Original story published by Technology Centre Mongstad (TCM), 23 March 2020
The Norwegian Government is now proposing a continuation of the financial support for the Technologoy Centre Mongstad (TCM) CO2 capture test centre.
– This is very good news. TCM is an important part of the Norwegian carbon capture and storage (CCS) efforts, making significant contributions to the development of a necessary tool to mitigate climate change, says Norwegian Minister of Petroleum and Energy, Tina Bru.
The agreement provides a framework to diminish the reliance on both state aid and contributions from the industrial owners to finance the future operations of the TCM facilities. This is to be achieved through several measures.
– I appreciate that we have reached an agreement with the partners Equinor, Shell and Total to continue the operation of the facilities. The industrial commitment to TCM is very important for the government. The new agreement provides a good foundation to continue the positive development at TCM, says Bru.
Interest from international actors
— We see an increasing interest from international actors to test their technology at TCM. With the new agreement in place, TCM can continue the dialogue and cooperation with these actors to push forward the development of cost-effective capture technology, says Bru.

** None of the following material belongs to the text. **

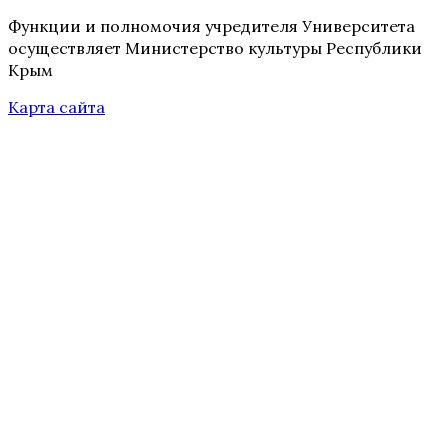
Функции и полномочия учредителя Университета
осуществляет Министерство культуры Республики
Крым
Карта сайта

Since 2012, TCM has played an important role in testing, verifying and demonstrating a number of CO2 capture technologies on an industrial scale, and has garnered considerable recognition from companies and partners worldwide.
— Collaboration is key to ensuring the development and deployment of effective capture technologies in the future. We are very pleased that both the Norwegian government and our industrial owners have renewed their commitment to TCM operations. Now we will continue our efforts to making carbon capture as efficient as possible to combat climate change, says Gassnova’s chairman of TCM, Roy Vardheim.
Industrial scale demonstration of capture technology is an important part of the government’s CCS strategy. The strategy also focuses on research and development through the research program CLIMIT, Centres for Environment-friendly Energy Research (FME), and strong participation in European research programs. A central part of the strategy is the full-scale CCS project in Norway. The decision to continue the operations at TCM is not linked to the on-going work with the investment decision for the full-scale CCS project.
The budgetary implications for 2020 will be presented in connection with the national budget (RNB) 2020.